**Stated goal 1**
Answer these questions about the committee transcript:
(a) Which rule is said to cover instances where a vehicle could circumvent the legislation?
(b) Which two earlier pieces of legislation does Shabana Mahmood mention?
(c) Which policy does Jason McCartney ask the Minister to update the Committee on?

**Document text**
☆ ☆ ☆ ☆ ☆

The second part of your question asked whether we are aware of such things as the elective deduction model. Yes, we are. We speak to stakeholders and parties on the ground throughout the whole process, and continue to do so and to listen to what they say to us. Clearly, we are fact-finding on each of these occasions. We cannot assume straight away that something that has passed in front of us is an avoidance scheme. We have to listen and then establish the facts, and we continue to do so. It may be that a vehicle such as the one being referred to here could circumvent the legislation. I say “it may be”, and that is one of the reasons why we feel that it is appropriate that the targeted anti-avoidance rule is there. It covers such instances, and gives reassurance to those who have complained that there is a race to the bottom, who have said that they require the levelling of the playing field.

Q 48

Photo of Shabana Mahmood Shabana Mahmood Shadow Minister (Treasury)

Much of the discussion we had on the Finance Act 2014 and the previous National Insurance Contributions Bill was around offshore intermediaries and the different ways people use those to circumvent the rules. However, Mr Green’s point was that people get very smart and start doing things along the supply chain once you point the liability at one place. What thought has been given to something that catches everyone? If the Government have acted on a specific issue with intermediaries, but those measures—although we support them all—only push problems into other areas of the supply chain, it might be better to take a broader view and introduce something that catches everyone. That would say, “We’re on to you. You’re not going to be able to get away with circumventing in this way.”

Robert Burton: It is clearly a difficult question. Where do we take action? We have to consider business efficiencies and administration burdens. Where is the best place? Who are the most knowledgeable parties involved in  this chain? When the legislation applies, the intermediaries are the instrumental parties involved in this. They have a clear relationship with and understanding of the end clients and also of employment law and tax law in terms of employment. We considered them to be key. Throughout this process, we have tried to reduce the administrative burden and bring in legislation that will affect such avoidance but, at the same time, not add to businesses’ burdens.

Q 49

Photo of Jason McCartney Jason McCartney Ceidwadwyr, Colne Valley

Minister, can you update the Committee on the accelerated payments policy? Does HMRC have the resources it needs to implement this new regime?

☆ ☆ ☆ ☆ ☆

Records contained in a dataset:
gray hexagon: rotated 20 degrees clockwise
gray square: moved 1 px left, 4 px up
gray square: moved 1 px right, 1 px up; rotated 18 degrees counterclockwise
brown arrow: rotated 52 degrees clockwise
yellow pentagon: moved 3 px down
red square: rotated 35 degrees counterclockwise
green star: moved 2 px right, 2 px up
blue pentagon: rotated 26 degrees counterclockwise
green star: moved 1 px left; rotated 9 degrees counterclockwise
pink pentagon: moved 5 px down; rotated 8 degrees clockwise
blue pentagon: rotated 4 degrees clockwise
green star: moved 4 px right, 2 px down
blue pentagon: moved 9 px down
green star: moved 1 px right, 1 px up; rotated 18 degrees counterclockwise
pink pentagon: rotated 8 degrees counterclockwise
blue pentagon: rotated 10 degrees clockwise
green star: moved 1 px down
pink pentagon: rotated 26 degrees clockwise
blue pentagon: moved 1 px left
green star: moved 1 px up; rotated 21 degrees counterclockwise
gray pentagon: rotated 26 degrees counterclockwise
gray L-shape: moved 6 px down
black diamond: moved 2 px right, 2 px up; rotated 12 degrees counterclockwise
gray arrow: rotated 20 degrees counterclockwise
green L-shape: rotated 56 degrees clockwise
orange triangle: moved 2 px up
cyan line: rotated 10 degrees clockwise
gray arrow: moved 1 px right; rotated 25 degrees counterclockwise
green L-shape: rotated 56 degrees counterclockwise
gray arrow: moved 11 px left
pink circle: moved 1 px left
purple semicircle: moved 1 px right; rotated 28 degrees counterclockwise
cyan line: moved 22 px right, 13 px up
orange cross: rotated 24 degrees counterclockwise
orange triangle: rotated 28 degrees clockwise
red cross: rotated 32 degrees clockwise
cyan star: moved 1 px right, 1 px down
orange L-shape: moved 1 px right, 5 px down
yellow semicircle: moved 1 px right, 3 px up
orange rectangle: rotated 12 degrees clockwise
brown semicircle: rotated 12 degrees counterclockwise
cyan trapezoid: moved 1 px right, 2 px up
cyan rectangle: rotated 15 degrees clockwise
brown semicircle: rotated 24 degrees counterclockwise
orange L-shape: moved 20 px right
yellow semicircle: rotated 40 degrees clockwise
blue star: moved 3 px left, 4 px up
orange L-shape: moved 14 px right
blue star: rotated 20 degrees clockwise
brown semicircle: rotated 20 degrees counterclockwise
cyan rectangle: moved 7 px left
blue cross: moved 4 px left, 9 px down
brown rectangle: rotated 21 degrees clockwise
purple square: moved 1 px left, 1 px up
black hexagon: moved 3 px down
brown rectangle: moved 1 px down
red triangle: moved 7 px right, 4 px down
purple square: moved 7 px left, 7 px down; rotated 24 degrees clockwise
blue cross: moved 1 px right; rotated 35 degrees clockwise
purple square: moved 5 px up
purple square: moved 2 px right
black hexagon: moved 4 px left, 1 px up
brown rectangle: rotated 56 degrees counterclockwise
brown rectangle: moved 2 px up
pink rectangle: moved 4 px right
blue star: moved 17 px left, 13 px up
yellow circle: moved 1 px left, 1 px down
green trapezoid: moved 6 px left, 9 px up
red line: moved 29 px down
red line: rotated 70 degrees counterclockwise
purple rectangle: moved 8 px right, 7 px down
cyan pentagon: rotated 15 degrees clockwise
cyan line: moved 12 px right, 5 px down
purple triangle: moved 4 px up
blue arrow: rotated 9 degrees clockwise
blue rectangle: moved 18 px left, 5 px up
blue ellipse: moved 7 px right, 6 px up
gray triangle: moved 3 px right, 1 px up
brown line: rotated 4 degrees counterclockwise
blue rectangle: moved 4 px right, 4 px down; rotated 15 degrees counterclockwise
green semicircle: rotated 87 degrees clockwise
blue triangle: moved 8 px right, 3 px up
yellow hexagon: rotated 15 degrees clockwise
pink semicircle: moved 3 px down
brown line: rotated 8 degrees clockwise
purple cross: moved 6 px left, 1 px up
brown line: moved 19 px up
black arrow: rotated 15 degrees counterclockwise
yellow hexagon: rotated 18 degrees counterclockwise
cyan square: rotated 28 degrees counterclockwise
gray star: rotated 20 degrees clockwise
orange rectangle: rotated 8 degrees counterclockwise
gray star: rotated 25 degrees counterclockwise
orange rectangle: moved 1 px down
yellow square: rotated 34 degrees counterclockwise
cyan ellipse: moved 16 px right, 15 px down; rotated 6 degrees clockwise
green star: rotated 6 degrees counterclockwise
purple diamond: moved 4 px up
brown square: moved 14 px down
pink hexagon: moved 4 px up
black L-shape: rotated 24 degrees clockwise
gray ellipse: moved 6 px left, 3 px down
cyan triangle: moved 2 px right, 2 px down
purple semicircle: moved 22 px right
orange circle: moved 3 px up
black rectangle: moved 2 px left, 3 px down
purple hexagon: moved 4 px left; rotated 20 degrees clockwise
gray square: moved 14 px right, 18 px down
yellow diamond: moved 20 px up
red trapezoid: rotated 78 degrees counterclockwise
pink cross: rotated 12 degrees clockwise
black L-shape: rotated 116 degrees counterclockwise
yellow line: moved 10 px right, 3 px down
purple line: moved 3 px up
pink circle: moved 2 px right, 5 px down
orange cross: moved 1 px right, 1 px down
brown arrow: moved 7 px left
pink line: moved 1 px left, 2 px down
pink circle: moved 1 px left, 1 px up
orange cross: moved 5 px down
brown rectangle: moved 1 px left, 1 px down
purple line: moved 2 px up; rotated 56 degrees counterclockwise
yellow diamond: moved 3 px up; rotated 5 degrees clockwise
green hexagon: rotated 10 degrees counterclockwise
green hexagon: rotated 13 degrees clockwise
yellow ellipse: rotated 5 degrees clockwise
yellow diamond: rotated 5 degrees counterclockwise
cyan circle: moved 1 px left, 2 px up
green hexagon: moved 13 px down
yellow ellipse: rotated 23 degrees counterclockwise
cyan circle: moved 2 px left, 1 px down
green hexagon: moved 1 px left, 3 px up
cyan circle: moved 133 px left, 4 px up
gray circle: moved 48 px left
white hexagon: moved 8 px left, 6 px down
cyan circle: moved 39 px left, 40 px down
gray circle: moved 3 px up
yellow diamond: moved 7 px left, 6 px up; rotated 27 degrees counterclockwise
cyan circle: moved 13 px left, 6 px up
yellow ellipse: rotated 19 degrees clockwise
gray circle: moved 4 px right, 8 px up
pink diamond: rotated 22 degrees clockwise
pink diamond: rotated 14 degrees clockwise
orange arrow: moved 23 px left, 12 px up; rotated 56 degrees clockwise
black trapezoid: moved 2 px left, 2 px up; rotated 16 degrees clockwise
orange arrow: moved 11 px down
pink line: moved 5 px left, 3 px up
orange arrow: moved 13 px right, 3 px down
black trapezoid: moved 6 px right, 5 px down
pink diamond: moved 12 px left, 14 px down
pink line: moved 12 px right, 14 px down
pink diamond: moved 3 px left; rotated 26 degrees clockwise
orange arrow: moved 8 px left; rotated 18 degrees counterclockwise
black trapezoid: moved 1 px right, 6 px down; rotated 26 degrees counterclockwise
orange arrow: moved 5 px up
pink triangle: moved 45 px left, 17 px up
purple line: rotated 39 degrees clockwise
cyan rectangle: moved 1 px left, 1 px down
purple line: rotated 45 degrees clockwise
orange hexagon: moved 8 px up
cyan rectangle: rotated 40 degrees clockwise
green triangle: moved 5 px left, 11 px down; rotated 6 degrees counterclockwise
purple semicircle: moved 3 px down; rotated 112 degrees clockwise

☆ ☆ ☆ ☆ ☆

**Stated goal 2**
Take the stretch of records from the start of the records through the line containing "red square: rotated". Swap every "counterclockwise" in it for "anticlockwise", change nothing else, and give back only those lines.

**Full output 1**
(a) The targeted anti-avoidance rule.
(b) The Finance Act 2014 and the previous National Insurance Contributions Bill.
(c) The accelerated payments policy.

**Full output 2**
gray hexagon: rotated 20 degrees clockwise
gray square: moved 1 px left, 4 px up
gray square: moved 1 px right, 1 px up; rotated 18 degrees anticlockwise
brown arrow: rotated 52 degrees clockwise
yellow pentagon: moved 3 px down
red square: rotated 35 degrees anticlockwise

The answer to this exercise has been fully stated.